**Things to do**.
(A) In the passage about circuses visiting Santa Rosa, which circus did children in Santa Rosa and Petaluma expect every spring?
(B) Carry on the account of the circus visits to Santa Rosa past its last sentence.

* Start Text block *

Every April, “our” circus returned to Santa Rosa for one glorious day. Then came the year we wish it hadn’t.

In the first decade of the Twentieth Century, there were other circuses that also played here; the bigger and more famous Barnum & Bailey’s Greatest Show on Earth blew into town every couple of years or so, and once Buffalo Bill’s Wild West Show raised its tents. Six months after the great 1906 earthquake, the Forepaugh-Sells Brothers’ Circus provided much-welcomed distraction from the long slog of rebuilding the downtown. But it was the Greater Norris & Rowe Circus that kids in Santa Rosa and Petaluma counted on to roll into town every spring. “When the long circus train unloaded at the depot, Norris & Rowe received their annual demonstration of welcome,” the Santa Rosa Republican reported in 1909. “The small boy was much in evidence, as were also big boys, and they worked with unflagging interest.”

* End Text block *
* Start Given material *

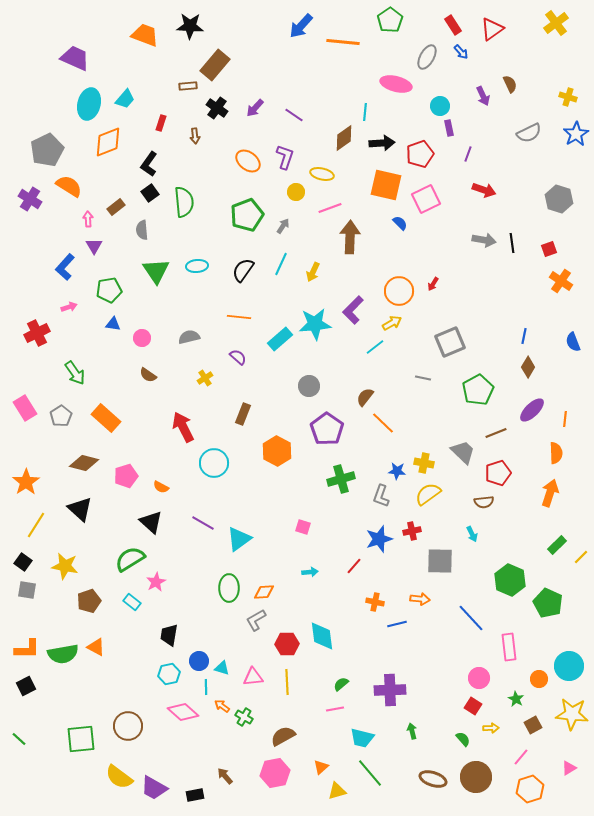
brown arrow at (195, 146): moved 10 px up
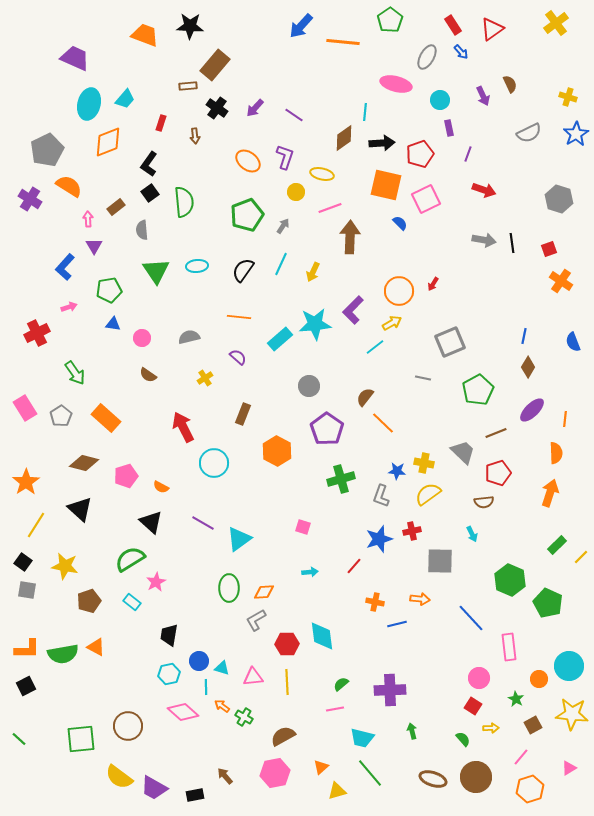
cyan circle at (440, 106): moved 6 px up
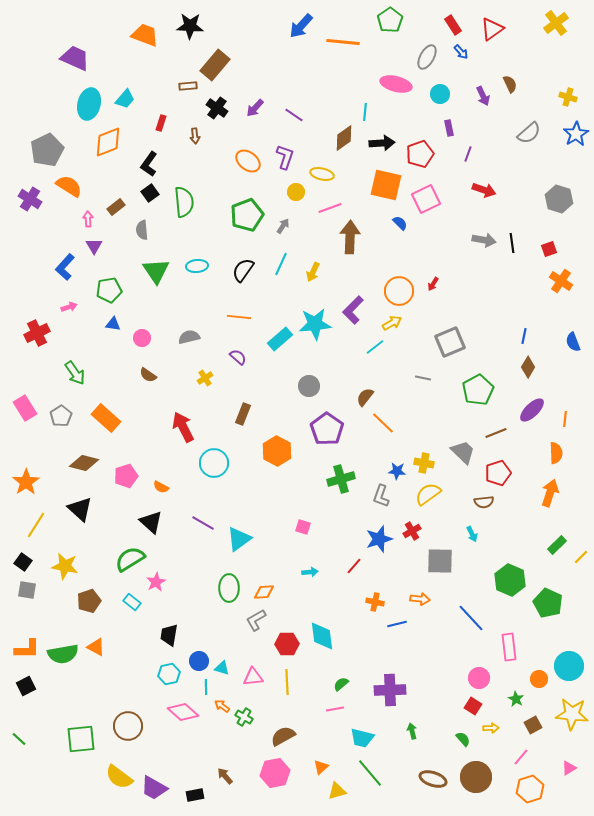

* End Given material *

**Responses to the exercise**.
(A) The Greater Norris & Rowe Circus.

(B)
The Republican article was undoubtedly written by Tom Gregory in his finest bathetic dry humor (“It is hard to follow all the daring things they do and say in a circus, but the excitement of trying makes life worth living”) and named some acts, which gives a feel of what the show was like (hint: lots of horse riding and trapeze swinging). Thanks to the wonderful archives of the Circus Historical Society we also know the sideshow included four hootchy-kootchy dancers, “the Musical Smiths, South Sea Island Joe and wife Beno, Montana Jack and Maritana, Liza Davis and her pickininnies,” plus a mind reader, a magician, and “La Belle Carmen.”

The Norris & Rowe circus always played the town for one day only, visiting Petaluma the day before or after (the circus additionally went to Healdsburg in 1908).  Like every tent show that came to Santa Rosa, they set up on the large empty lot on College Avenue that’s now Santa Rosa Middle School. It was an ideal location, close to the Southern Pacific railroad tracks, with Fourth street just a few blocks further away for the traditional morning parade.

But this visit by Norris & Rowe was like none before. Girlie shows “for men only” were touted on the midway and children were invited to try their luck at gambling. When they left, the lot was strewn with garbage. It was as if they didn’t care if they would be in Santa Rosa ever again. And indeed, they never were.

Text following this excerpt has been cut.